(Transcribed page contents)

▼▼▼

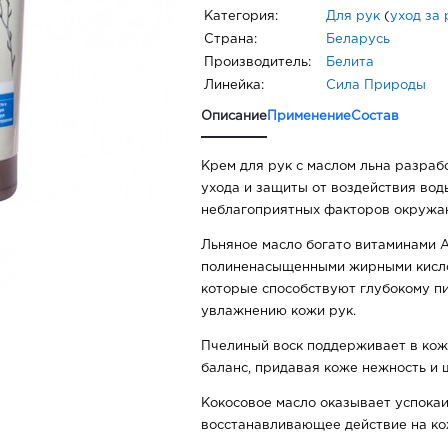
Категория:
Для рук
(
уход за
Страна:
Беларусь
Производитель:
Белита
Линейка:
Сила Природы
Описание
Применение
Состав
Крем для рук с маслом льна разраб
ухода и защиты от воздействия вод
неблагоприятных факторов окружа
Льняное масло богато витаминами A
полиненасыщенными жирными кисло
которые способствуют глубокому п
увлажнению кожи рук.
Пчелиный воск поддерживает в ко
баланс, придавая коже нежность и 
Кокосовое масло оказывает успока
восстанавливающее действие на ко
сухости и раздражения.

▲▲▲

* [Exercise directions] A faithful copy of every entry is needed, omitting each image.

* [Solution to this problem]
Категория:
Для рук
(
уход за
Страна:
Беларусь
Производитель:
Белита
Линейка:
Сила Природы
Описание
Применение
Состав
Крем для рук с маслом льна разраб
ухода и защиты от воздействия вод
неблагоприятных факторов окружа
Льняное масло богато витаминами A
полиненасыщенными жирными кисло
которые способствуют глубокому п
увлажнению кожи рук.
Пчелиный воск поддерживает в ко
баланс, придавая коже нежность и 
Кокосовое масло оказывает успока
восстанавливающее действие на ко
сухости и раздражения.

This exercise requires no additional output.